The use of haplotype-based variant calling for variant candidate detection and machine learning for variant filtration combines the strengths of both approaches. Computationally efficient statistical models can be used for variant candidate detection, improving feature engineering and greatly reducing feature space, while machine learning filtration can be used to provide improved accuracy.
Author Contributions
D.F., and R.A. designed, performed and evaluated the experiments. R.P. developed, implemented and tested the machine learning model. D.F. wrote the manuscript with input from all authors.
Competing Interests
D.F., R.P. and R.A. are employees of Sentieon Inc.
Data Availability
The publically available data used in these experiments can be downloaded from the Genome in a Bottle FTP site (ftp://ftp-trace.ncbi.nlm.nih.gov/giab/ftp/)
Supplementary Figures
Precision-recall curves for TNsnv, TNhaplotyper, and TNscope with two settings.
“TNscope” is the TNscope variant caller with default settings while “TNscope-model” is TNscope with sensitive settings followed by machine learning for variant filtration. “X” marks the maximum F1-score for each algorithm. (a-f) SNVs. (g-l) indels.
Supplementary Tables
Supplementary Table 1- Fastq files used to create in-silico mixtures for training the machine learning model.
Supplementary Table 2- Fastq files used to create in-silico mixtures for the benchmark dataset.
Supplementary Table 3- Sample depths and tumor purities used during model training. Values in cells are denote the tumor sample purity in the mixture fractions. The normal sample is HG001 with the tumor sample HG002.

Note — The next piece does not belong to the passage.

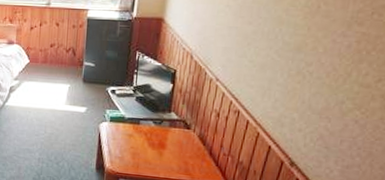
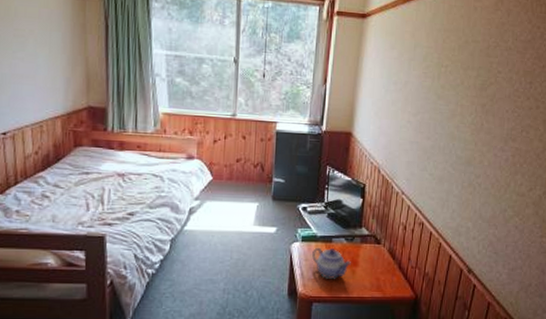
teapot: none [120,128,158,159] -> present [312,247,351,279]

Supplementary Table 4- Hyperparameters used during model training. “max_depth”: The maximum depth of leaves in a tree. “min_sample_count”: the minimum number of variants required to split a leaf node. “use_surrogates”: enables surrogates for missing data. “max_categories”: cluster some features to find a suboptimal split (important for limiting training runtime). “cal_var_importance”: Enable calculation of variant importance. “nactive_vars”: The number of randomly selected features to evaluate at the tree. “forest_accuracy”: Stop training early if accuracy is close to perfect. “Training_Percentage”: Fraction of the supplied data to use for model training.
Supplementary Table 5- RTGtools vcfeval results on held-out data. Includes both SNPs and indels.

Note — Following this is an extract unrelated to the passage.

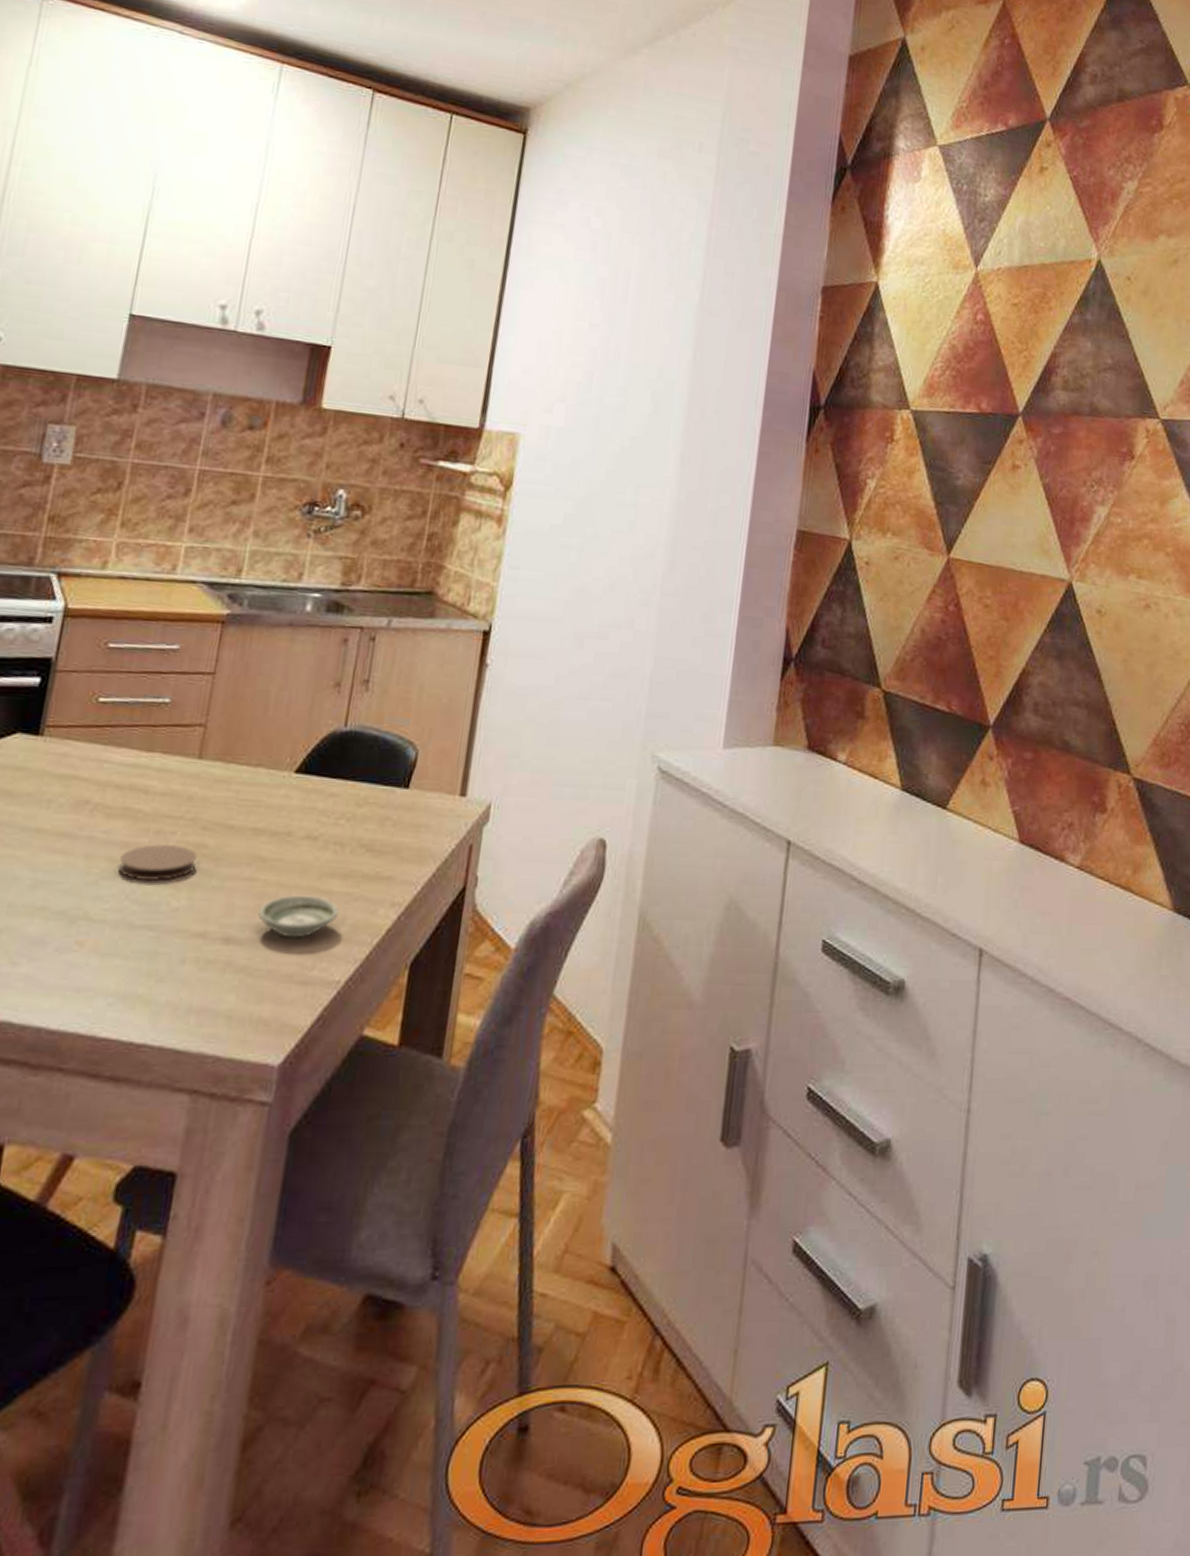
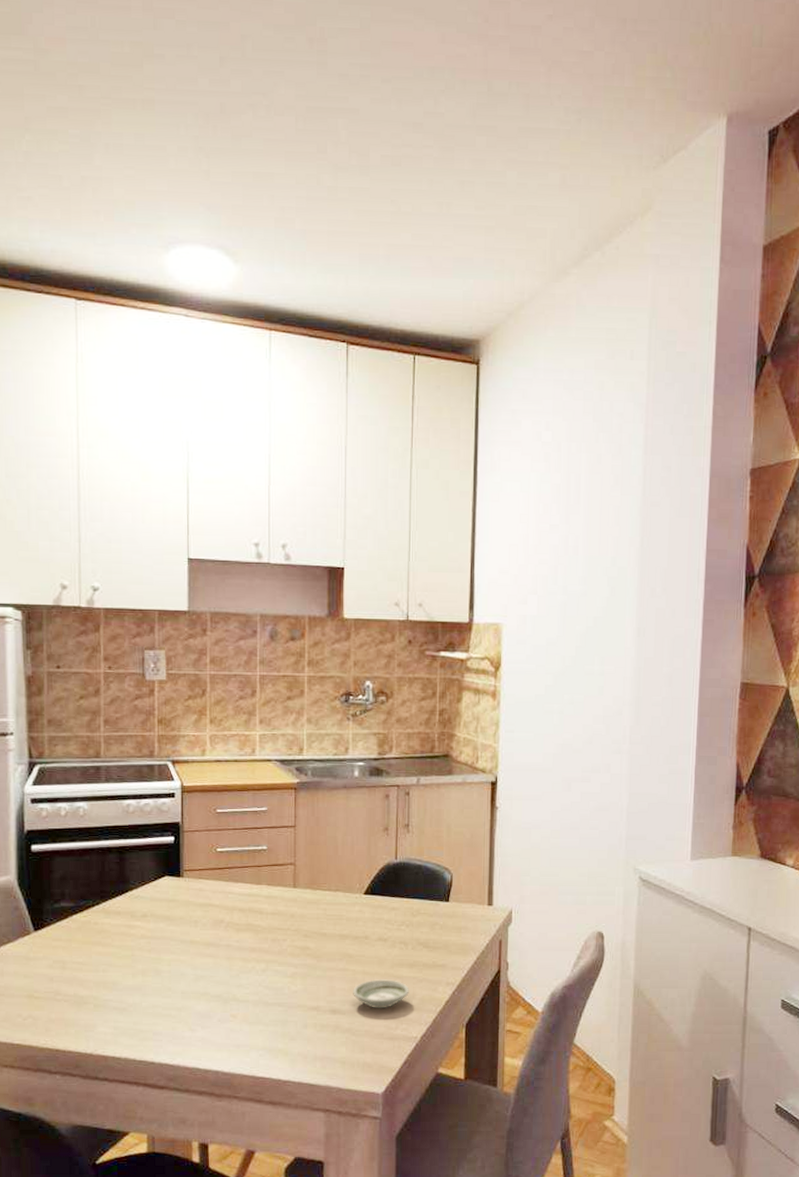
coaster: present [117,844,197,882] -> none [250,948,303,974]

Supplementary Table 6- Sample depths and tumor purities used in the benchmark sample. Values in cells are denote the tumor sample purity in the mixture fractions. The normal sample is HG004 with the tumor sample HG005.
Supplementary Table 7- RTGtools vcfeval results on the benchmark sample. The evaluation results for each of the in-silico mixtures used in the benchmark.
Supplementary Files
Supplementary Appendix 1- Example commands.
Acknowledgements
We thank Justin Zook and the NIST team for developing the truth sets. We thank Jonathan Pevsner and Sean Cho of Johns Hopkins University for helpful discussions regarding benchmarking experiments.